TMMOB Maden Mühendisleri Odası

ODA BAŞKANIMIZ AYHAN YÜKSEL‘İN 4 ARALIK DÜNYA MADENCİLER GÜNÜ MESAJI

ODA BAŞKANIMIZ AYHAN YÜKSEL‘İN 4 ARALIK DÜNYA MADENCİLER GÜNÜ MESAJI

4 ARALIK DÜNYA MADENCİLER GÜNÜ MESAJI

Dünyanın değişik yerlerinde, yaşadığımız coğrafyada ve ülkemizde geçmiş yıllarda olduğu gibi 2017 yılı içerisinde de yüzlerce insanın ölümü ile sonuçlanan katliamlar, devam eden savaşlar tüm insanlığın vicdanını yaralamış ve geleceğe dair endişelerin artmasına neden olmuştur.

TMMOB Maden Mühendisleri Odası olarak savaşa karşı barışı, ölüme karşı yaşamı savunmaya devam edeceğimizi, sevgiyi, barışı, dostluğu ve adaleti katleden her türlü terörü kınadığımızı belirtmek istiyorum.

Yaşadığımız yıl içerisinde patlayan bombalar ve çatışma ortamı nedeniyle yaşanan ölümlere 15 Temmuz Kalkışması nedeniyle ilan edilen OHAL ve yayınlanan KHK`lar da eklenince sorunlarımız daha da artmıştır. OHAL ve KHK`lar ülkemizde demokrasiden, özgürlüklerden, eşitlikten bahsedenlerin samimiyetini bir kez daha göstermiştir.
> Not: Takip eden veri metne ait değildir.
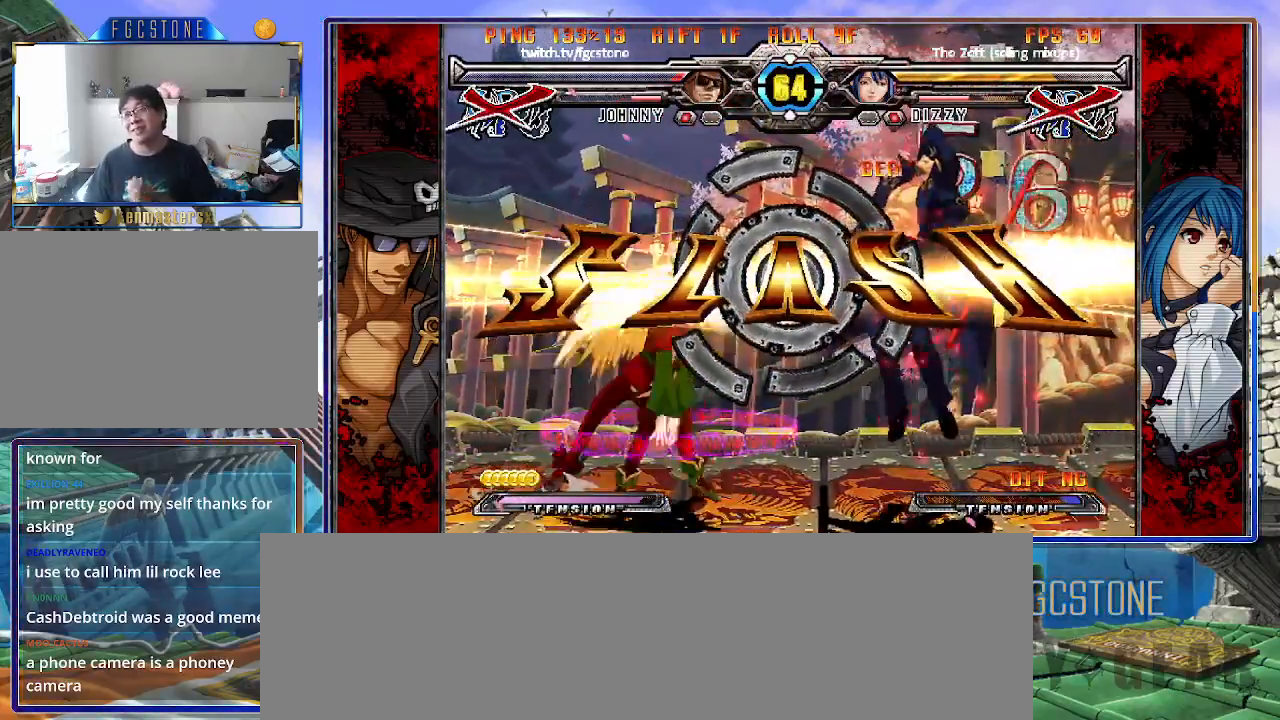
{"buttons": [], "left_stick": "center", "events": []}
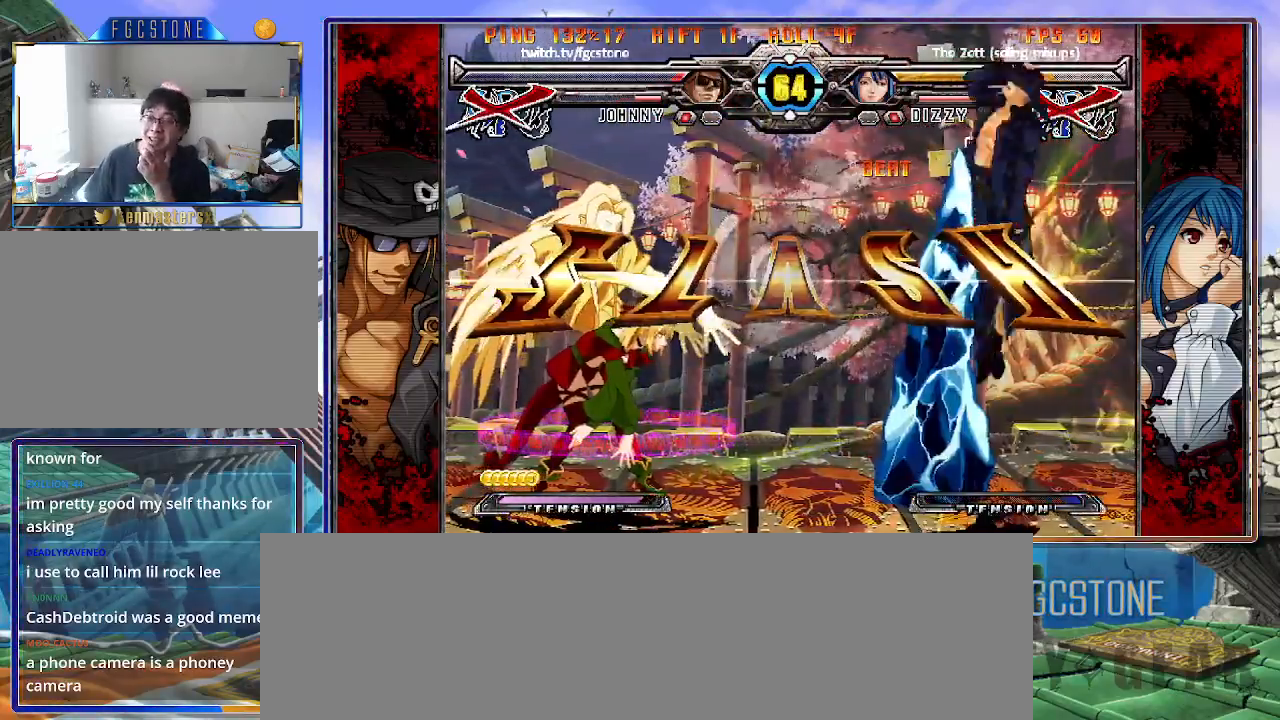
{"buttons": [], "left_stick": "center", "events": []}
15 Temmuz Kalkışması` na karşı yürütülen mücadele hukukun ilkelerinden uzaklaşarak bilimden, emekten ve halktan yana olan demokratik muhalefete karşı dönüştürülerek aralarında üyelerimizin de bulunduğu binlerce öğretmen, doktor, mühendis ve mimar ya görevlerinden uzaklaştırılmış ya da ihraç edilmişlerdir. Demokrasinin ve hukukun ülkemize egemen olduğu gün arkadaşlarımızın alınları ak, başları dik bir şekilde görevlerine döneceklerine inanıyoruz.

Yaşadığımız OHAL kapsamında TMMOB ve Odalarına karşı yürütülen sistemli baskılar da artarak devam etmektedir. TMMOB ve Odaların idari ve mali denetim altına alınmak istenmesi ile yetkilerimizin bir çıkarılan yasa ve yönetmeliklerle ortadan kaldırılması mücadelemizi geriye düşürmeyecektir. Çünkü TMMOB ve Odaları gücünü halkımızdan ve örgütlü üyelerinden almaktadır. 
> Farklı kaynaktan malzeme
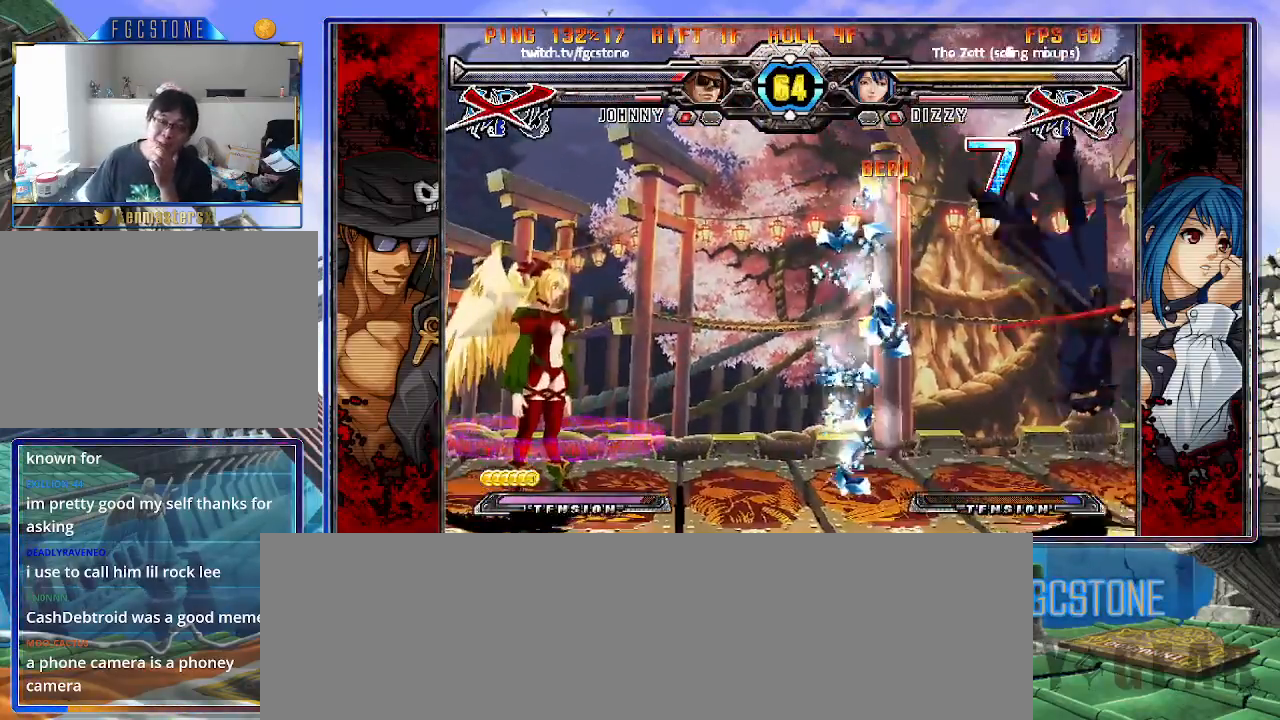
{"buttons": [], "left_stick": "center", "events": []}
Madenlerin yer altından çıkarılması oldukça tehlikeli ve zordur. Her türlü tehlike ve zorluğa karşı doğayla mücadele ederek yer altı zenginliklerimizi üreten, gerektiğinde bu uğurda yaşamını kaybeden üyelerimize ve maden emekçilerine sadece bizlerin değil toplumun tüm kesimlerinin vefa borcu bulunmaktadır. Her gün eşleri ve çocukları tarafından "hayırlı işler" diye uğurlanan ve her akşam "geçmiş olsun" diye karşılanan ölümle burun buruna yaşayan bu insanlara ve mesleğe sahip çıkmak bir insanlık görevidir.
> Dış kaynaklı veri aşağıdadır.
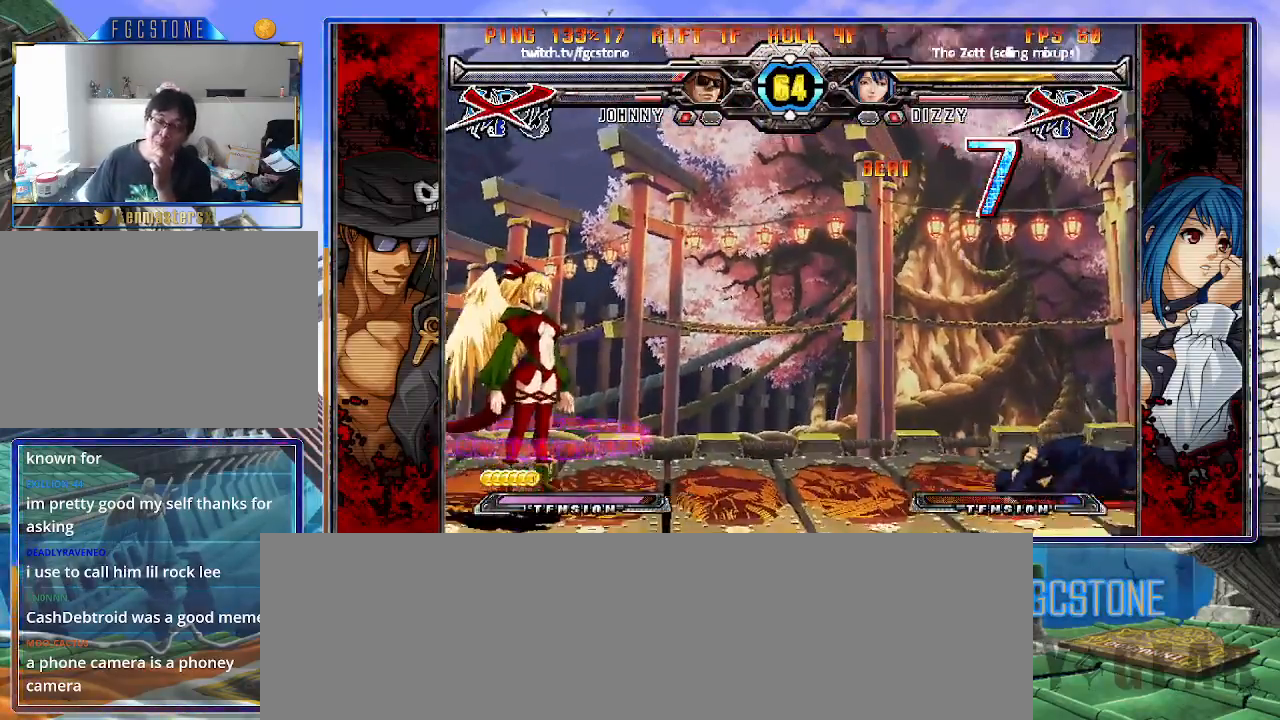
{"buttons": [], "left_stick": "center", "events": []}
Madencilik, tarih boyunca uygarlıkların gelişmesinde çok önemli yer tutan sektörlerden biri olmuştur. Bu bakımdan, madencilik sektörü dün olduğu gibi bugün de uluslar için vazgeçilmez konumunu sürdürmektedir. Türkiye ise maden bakımından zengin doğal kaynaklara sahip olan ancak bunları ülkenin yararına sunamayan, nadir ülkelerden birisidir. Türkiye`nin gelişmesi ve periyodik ekonomik krizlerden kurtulması için madenlerin üretime alınması ve bu yolla sanayinin ham ve ara madde ihtiyacının karşılanması gerekmektedir.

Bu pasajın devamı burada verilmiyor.